All the while, Young Woman and the Sea does what it does competently. Rønning never resorts to an overly flashy or CGI-heavy aesthetic, apart from a few shots designed to capture New York’s 1920s skyline or the treacherous conditions on the English Channel. Frequent J.A. Bayona cinematographer Óscar Faura delivers a glossy presentation, aided by the Hollywood-brand production design by Nóra Takács. The film looks handsome, and, if not fully romanticized, then polished enough to resist any hint of genuine realism. It plays like many Disney sports movies, from Miracle (2004) to Queen of Katwe (2006), in that the film shimmers even in its darkest moments. Rønning does little more cinematically than supply a solid studio production, offering no aesthetic surprises and even fewer narrative ones. No matter, since such devices are deployed for engaging material and powerful emotional payoffs. Ridley sells every moment with her character, offering perhaps her fullest performance to date. The supporting cast is also excellent, with Stephen Graham and Sian Clifford standing out as Trudy’s mentors.

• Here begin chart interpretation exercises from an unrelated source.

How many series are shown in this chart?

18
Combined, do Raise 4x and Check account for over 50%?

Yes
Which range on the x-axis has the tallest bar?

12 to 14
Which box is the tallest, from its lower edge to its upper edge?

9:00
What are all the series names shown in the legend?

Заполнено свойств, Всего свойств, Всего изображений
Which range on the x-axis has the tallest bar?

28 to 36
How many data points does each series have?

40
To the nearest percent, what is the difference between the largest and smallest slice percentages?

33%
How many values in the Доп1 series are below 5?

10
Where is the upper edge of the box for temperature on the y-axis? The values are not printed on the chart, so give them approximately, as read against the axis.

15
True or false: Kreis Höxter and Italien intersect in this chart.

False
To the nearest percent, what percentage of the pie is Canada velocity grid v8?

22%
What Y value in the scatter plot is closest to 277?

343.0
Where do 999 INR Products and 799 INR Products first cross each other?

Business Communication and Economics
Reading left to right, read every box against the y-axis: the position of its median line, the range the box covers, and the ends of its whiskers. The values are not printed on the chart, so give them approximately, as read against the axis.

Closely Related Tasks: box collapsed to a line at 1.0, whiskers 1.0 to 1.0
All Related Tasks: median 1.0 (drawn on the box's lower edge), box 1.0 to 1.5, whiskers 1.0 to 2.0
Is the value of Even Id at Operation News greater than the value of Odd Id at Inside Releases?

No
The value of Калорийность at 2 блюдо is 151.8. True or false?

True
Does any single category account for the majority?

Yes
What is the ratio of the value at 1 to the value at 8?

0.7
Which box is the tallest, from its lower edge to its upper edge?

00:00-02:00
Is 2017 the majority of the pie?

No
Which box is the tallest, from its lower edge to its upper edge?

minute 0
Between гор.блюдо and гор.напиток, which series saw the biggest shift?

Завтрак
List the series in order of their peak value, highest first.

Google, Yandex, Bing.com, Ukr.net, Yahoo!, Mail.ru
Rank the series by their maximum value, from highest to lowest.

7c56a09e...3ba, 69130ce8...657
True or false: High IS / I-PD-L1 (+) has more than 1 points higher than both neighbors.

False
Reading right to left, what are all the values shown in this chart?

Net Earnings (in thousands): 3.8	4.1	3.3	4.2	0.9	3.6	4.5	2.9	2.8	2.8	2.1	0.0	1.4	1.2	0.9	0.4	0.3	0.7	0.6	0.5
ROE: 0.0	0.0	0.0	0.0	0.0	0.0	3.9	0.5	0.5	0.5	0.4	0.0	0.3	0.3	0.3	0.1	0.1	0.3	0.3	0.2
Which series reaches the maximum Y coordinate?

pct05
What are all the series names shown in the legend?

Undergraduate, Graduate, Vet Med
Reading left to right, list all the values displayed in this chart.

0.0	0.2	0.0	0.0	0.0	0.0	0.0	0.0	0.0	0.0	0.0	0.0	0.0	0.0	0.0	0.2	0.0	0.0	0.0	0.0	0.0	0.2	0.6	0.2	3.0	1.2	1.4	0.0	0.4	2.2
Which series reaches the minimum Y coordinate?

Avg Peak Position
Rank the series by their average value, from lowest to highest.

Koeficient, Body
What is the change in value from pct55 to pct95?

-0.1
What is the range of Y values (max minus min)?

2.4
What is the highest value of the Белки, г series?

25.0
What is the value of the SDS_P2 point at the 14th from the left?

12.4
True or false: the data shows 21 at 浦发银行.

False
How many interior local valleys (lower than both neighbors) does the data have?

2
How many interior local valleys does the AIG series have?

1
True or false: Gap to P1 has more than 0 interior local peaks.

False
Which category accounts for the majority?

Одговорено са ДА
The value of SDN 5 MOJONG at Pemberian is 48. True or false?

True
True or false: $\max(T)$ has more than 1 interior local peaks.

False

Based on Glenn Stout’s 2009 book, Young Woman and the Sea: How Trudy Ederle Conquered the English Channel and Inspired the World, the screenplay was written by Jeff Nathanson, another Disney fixture behind Dead Men Tell No Tales and various live-action adaptations of classic animated features. Nathanson doesn’t break the mold here, and anyone versed in the standard sports movie template can predict the highs and lows. It’s the rare film that succeeds despite its formulaic structure by simply telling a powerful story with convincing details, commanding performances, and effective emotional beats. These elements underscore the sense of Trudy’s historical triumph, which is reinforced by the archival footage from the 1920s, showing the record-breaking reception in New York that might’ve seemed like Hollywood embellishment had the actual footage not been available. On the whole, Young Woman and the Sea doesn’t reinvent the genre, but it supplies a reminder of why cinema’s greatest sports movies are often underdog stories, and why underdogs are often groundbreakers.